US 12,451,142 B2
	Non-wake word invocation of an automated assistant from certain utterances related to display content
Pu-sen Chao, Los Altos, CA (US); Alex Fandrianto, Los Gatos, CA (US); and Muhammad Umair, San Jose, CA (US)
Assigned to GOOGLE LLC, Mountain View, CA (US)
Filed by GOOGLE LLC, Mountain View, CA (US)
Filed on Jul. 28, 2022, as Appl. No. 17/876,156.
Prior Publication US 2024/0038246 A1, Feb. 1, 2024
Int. Cl. G10L 17/22 (2013.01); G06F 3/0481 (2022.01); G06F 3/16 (2006.01); G10L 13/02 (2013.01); G10L 17/06 (2013.01); G10L 15/22 (2006.01)

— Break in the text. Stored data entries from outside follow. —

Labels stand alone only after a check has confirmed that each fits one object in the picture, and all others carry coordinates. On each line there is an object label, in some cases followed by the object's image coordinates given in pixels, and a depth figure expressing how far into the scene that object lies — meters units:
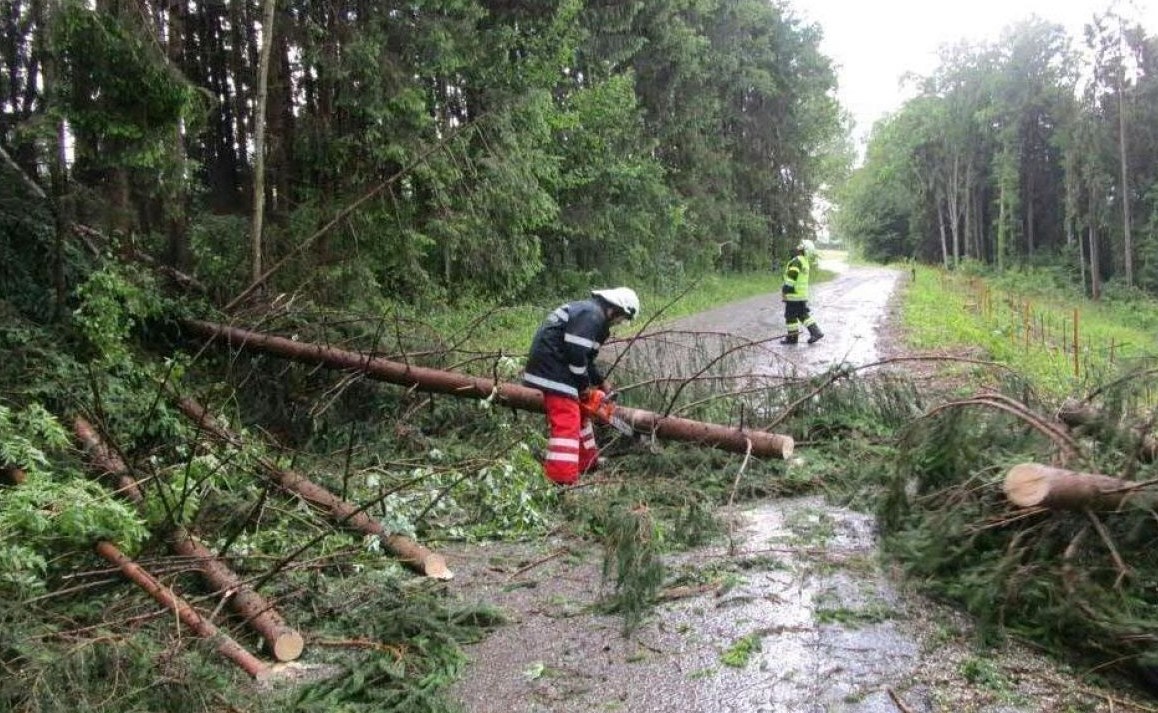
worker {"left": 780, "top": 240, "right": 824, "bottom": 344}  10.49
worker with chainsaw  5.30
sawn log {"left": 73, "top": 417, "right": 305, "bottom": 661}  3.44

CPC G10L 17/22 (2013.01) [G06F 3/0481 (2013.01); G06F 3/167 (2013.01); G10L 13/02 (2013.01); G10L 17/06 (2013.01); G10L 2015/223 (2013.01)]

20 Claims

1. A method implemented by one or more processors, the method comprising:

determining, by an automated assistant, that a user has invoked the automated assistant with a first spoken utterance that includes an invocation phrase and that includes a request for the automated assistant to initialize performance of one or more operations,

wherein the user invokes the automated assistant via a computing device that includes a display interface;

determining, by the automated assistant, that non-selectable display elements are being rendered at the display interface of the computing device,

wherein the non-selectable display elements are rendered in response to initialization of one or more of the operations by the automated assistant;

comparing the non-selectable display elements to one or more operations capable of being initialized by the automated assistant, wherein the comparing includes:

generating, from the non-selectable elements rendered on the display interface, one or more embeddings which are mapped to a latent space, wherein the latent space includes other embeddings associated with operations capable of being performed by the automated assistant, and

determining whether one or more of the embeddings generated from the non-selectable elements are within a threshold distance in the latent space to one or more of the other embeddings associated with the operations;

based on the comparing, identifying a set of the non-selectable display elements that relate to one or more operations capable of being initialized by the automated assistant;

based on the set of the non-selectable display elements, updating a dynamic set of one or more spoken inputs,

wherein in response to at least one spoken input of the dynamic set of one or more spoken inputs being detected by the automated assistant while the non-selectable display elements are being rendered at the display interface and without the user providing an additional invocation phrase subsequent to the first spoken utterance, the automated assistant initializes performance of a particular operation related to a particular non-selectable display element of the non-selectable display elements;

determining, that the user has provided a second spoken utterance that corresponds to a particular spoken input of the dynamic set of one or more spoken inputs; and

causing, in response to determining that the user has provided the second spoken utterance that corresponds to the particular spoken input, the automated assistant to initialize performance of the particular operation corresponding to the particular display element of the non-selectable display elements.